▶ **PROBLEM REQUIREMENTS**: Print verbatim the lines from the beginning of the entries through the line containing "2: (188, 43)", both ends included. Pictures should be left out.

··· GIVEN DATA ···

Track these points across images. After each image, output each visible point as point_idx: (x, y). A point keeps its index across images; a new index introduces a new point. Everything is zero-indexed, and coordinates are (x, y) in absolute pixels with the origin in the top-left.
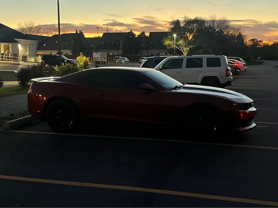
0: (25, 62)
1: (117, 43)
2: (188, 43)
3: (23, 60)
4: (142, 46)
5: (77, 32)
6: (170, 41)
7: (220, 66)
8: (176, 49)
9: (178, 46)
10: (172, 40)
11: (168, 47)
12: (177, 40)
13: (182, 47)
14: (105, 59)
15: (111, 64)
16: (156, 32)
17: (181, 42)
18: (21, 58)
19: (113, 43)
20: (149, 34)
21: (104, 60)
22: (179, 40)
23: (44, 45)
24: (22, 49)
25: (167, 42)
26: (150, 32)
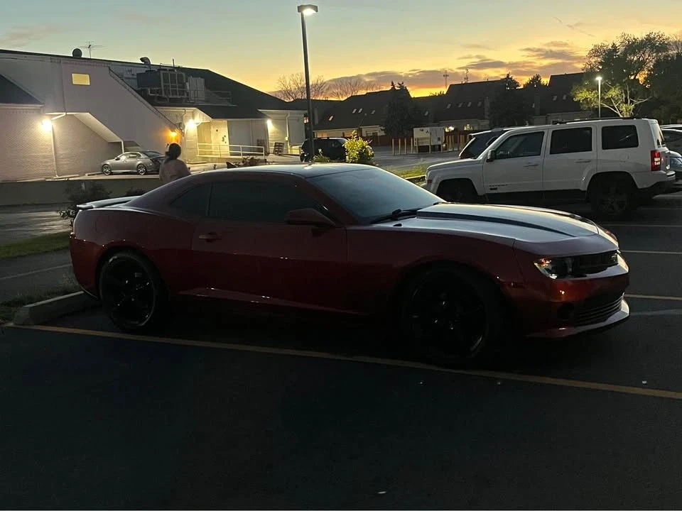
0: (280, 155)
1: (480, 104)
2: (631, 93)
3: (276, 151)
4: (534, 106)
5: (394, 88)
6: (588, 90)
7: (637, 145)
8: (603, 108)
9: (609, 101)
10: (593, 90)
11: (585, 106)
12: (605, 89)
13: (616, 102)
14: (439, 139)
15: (453, 151)
16: (566, 75)
17: (614, 93)
18: (272, 149)
19: (469, 105)
20: (548, 80)
21: (440, 143)
22: (609, 89)
23: (330, 119)
24: (276, 130)
25: (582, 95)
26: (552, 76)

···

▶ **ANSWER BOX**:
Track these points across images. After each image, output each visible point as point_idx: (x, y). A point keeps its index across images; a new index introduces a new point. Everything is zero-indexed, and coordinates are (x, y) in absolute pixels with the origin in the top-left.
0: (25, 62)
1: (117, 43)
2: (188, 43)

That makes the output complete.